A public art gallery

“It’s super weird inviting you to my restroom with me.”

Bowsky leads a tour of the artwork in his home, stopping in one of his bathrooms, lit by a surrealist painting by Amason.

Art is everywhere here, from several black light/UV paintings, to a large acrylic heart he won at a charity auction, to images of a deconstructed Scrooge McDuck in his studio.

“I definitely have an art gallery that’s worth a lot of art, that’s for sure,” he notes.

And now the facade of his home doubles as a public gallery of sorts, complete with unexpected visitors who stumble upon the site and want to see the artworks up close.

Ask the guy who owns the place – he might just show you around when he’s not working.

“I don’t really mind,” Bowksy says of strangers stopping by to see the mural. “I’m super happy to show it to pretty much everyone when I’m not busy, just hanging out and someone comes over and says, ‘Oh, that’s so cool.’

“For example, some people have asked me, ‘Would it be cool if our kids could come over and see it?'” he continues. “I don’t care.

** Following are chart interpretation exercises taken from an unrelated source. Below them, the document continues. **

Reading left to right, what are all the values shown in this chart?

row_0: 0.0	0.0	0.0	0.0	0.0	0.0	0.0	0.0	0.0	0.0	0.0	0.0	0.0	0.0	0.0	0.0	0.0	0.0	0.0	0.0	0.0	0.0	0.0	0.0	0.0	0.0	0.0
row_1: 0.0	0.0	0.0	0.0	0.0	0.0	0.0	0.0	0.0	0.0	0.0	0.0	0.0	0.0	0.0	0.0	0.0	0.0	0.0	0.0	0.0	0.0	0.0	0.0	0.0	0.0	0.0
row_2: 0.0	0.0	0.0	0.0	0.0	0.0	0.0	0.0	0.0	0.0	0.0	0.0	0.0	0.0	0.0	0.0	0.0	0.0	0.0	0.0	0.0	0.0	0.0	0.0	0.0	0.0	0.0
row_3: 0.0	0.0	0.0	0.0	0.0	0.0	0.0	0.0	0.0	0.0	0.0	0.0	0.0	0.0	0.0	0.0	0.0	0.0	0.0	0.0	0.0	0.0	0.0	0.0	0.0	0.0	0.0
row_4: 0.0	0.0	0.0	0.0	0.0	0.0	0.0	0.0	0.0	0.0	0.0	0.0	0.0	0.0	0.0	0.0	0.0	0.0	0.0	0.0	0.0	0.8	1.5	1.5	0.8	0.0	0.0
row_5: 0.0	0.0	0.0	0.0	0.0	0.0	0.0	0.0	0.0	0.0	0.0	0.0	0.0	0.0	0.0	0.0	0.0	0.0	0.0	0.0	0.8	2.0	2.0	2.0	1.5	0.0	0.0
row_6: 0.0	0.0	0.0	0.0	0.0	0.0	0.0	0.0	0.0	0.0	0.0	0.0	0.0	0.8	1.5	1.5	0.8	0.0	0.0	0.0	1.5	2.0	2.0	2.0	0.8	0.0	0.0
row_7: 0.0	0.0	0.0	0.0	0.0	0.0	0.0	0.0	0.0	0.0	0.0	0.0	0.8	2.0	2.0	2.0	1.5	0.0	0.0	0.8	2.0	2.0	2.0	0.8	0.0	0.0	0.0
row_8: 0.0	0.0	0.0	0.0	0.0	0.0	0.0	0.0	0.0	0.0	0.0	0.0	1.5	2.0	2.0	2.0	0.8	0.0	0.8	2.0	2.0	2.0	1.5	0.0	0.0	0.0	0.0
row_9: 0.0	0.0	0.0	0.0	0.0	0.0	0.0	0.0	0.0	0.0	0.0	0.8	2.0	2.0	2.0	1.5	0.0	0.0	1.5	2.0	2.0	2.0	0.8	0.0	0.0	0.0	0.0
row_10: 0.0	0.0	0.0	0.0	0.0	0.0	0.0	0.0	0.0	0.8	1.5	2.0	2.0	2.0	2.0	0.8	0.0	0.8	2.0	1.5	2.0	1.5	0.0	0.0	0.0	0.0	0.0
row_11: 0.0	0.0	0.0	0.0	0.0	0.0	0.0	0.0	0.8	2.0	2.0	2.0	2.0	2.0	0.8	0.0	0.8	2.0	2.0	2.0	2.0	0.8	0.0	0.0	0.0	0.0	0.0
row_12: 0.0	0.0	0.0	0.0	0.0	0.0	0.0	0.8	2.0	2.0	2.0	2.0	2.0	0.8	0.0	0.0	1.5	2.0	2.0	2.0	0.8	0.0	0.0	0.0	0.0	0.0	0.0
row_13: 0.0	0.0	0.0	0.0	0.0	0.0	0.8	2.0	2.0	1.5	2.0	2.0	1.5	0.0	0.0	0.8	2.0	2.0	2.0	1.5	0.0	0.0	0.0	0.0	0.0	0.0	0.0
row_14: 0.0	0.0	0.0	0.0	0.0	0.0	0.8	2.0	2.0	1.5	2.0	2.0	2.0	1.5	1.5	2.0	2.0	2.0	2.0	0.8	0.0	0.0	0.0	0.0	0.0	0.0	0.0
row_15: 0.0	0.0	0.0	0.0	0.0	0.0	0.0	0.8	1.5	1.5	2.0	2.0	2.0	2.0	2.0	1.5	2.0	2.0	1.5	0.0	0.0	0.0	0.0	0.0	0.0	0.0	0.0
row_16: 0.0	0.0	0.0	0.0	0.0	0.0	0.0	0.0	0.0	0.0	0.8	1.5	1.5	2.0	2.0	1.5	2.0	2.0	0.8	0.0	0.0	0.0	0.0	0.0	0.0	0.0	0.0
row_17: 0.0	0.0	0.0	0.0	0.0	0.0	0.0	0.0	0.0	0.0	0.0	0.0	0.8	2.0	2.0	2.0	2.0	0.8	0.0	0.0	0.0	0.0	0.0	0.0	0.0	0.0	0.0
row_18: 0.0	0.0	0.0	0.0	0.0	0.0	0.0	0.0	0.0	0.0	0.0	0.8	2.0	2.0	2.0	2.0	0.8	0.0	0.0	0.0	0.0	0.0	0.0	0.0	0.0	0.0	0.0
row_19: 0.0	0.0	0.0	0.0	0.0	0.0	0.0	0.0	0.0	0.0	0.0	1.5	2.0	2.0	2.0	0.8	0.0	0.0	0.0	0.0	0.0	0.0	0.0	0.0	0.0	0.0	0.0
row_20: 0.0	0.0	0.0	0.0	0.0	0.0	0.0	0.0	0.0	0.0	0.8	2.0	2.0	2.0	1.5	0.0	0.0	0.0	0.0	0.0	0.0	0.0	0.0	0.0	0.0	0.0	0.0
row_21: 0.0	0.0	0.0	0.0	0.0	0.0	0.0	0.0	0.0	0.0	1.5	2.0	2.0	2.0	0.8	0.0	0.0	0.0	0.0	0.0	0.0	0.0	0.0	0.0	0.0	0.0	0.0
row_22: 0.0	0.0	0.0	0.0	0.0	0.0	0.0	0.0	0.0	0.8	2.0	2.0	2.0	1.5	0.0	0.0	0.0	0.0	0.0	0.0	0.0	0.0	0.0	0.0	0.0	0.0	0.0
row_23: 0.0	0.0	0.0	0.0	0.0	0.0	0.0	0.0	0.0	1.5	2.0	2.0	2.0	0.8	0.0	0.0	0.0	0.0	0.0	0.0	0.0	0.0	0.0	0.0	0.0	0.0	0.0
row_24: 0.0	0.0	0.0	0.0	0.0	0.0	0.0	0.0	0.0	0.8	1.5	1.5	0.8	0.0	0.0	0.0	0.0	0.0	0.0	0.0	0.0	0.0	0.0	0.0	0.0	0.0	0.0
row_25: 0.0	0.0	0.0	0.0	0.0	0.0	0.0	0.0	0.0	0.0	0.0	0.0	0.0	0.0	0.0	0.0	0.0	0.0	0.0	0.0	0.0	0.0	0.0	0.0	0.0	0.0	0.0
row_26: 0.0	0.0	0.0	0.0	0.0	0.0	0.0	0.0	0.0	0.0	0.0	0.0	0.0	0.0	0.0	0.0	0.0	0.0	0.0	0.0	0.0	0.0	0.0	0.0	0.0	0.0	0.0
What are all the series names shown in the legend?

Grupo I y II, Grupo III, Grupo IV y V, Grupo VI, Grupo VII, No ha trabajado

Just tell me when and don’t come with an ax to murder me.”

Having recently planned the painting’s sealing, he hopes it will last about five years – and then he’ll likely commission a new one.

With no HOA and no rules for maintaining a property in his neighborhood, he is free to paint his house as he pleases.

He says most of his neighbors have not complained about the artwork, save for a woman across the street who called it an eyesore.

That’s OK: That’s art.

“That’s the cool thing about art: it’s subjective,” says Bowsky. “Everyone has the right to love it or not to love it, right?”